Roger,
What you said about the high roller poker player seem like a penny ante player, compared to a farmer is right on point. My last year in college I also took a course studying American-English Regionalism -and learned first hand after starting practice in Montana 18 years ago there is quite a distinction between farming and ranching, something at least growing up in Indiana, I never learned, and was not taught in the Regionalism course.
I learned rather quickly that a farmer grows plants and a rancher raises animals--I learned if I called a rancher a farmer, because in Indiana a farmer did both, I was chastised to no end, and was told what a poor lot the farmer is.

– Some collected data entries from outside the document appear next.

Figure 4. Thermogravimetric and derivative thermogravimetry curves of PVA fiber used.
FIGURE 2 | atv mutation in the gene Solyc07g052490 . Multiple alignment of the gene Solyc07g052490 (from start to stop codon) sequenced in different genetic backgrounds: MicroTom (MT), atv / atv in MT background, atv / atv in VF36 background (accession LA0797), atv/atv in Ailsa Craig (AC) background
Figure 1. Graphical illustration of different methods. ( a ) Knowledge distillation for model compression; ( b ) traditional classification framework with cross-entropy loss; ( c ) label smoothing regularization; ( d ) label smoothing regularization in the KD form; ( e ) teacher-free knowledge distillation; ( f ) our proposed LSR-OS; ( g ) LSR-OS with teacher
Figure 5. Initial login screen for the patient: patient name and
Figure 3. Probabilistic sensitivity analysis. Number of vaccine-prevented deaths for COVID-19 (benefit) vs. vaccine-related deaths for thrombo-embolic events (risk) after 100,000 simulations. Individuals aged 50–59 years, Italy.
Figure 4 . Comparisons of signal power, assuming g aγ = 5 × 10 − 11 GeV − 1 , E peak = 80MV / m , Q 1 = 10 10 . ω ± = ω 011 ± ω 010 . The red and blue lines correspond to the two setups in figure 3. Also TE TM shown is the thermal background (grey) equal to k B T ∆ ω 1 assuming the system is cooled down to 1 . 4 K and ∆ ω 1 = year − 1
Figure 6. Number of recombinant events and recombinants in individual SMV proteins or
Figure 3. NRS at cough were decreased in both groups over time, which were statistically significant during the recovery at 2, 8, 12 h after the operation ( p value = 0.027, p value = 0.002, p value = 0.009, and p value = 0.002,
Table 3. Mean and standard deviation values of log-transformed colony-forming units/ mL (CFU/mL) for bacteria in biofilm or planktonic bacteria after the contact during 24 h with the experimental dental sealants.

Or if I happened to ask a farmer if he raised angus or charlois--I was likewise told what a wild beer drinking bunch the rancher is.
The other thing I learned early on is never ask either one how much land they operated/owned--"by God kid why don't you just ask what I have in my bank account!"
However, I have had the same experience with the farmers and ranchers as you have, and have seen where a years worth of work was wiped out by disease, drought, fire, price fluctuations etc... The scenario I described above about my brother in law could be any number of my patients, some on a smaller scale, some on a larger scale.
So when you brought up that you farm walnuts, it made me realize that walnuts are farmed and not "raised". So I hope my question did not seem derogatory. I had never thought about farming walnuts before.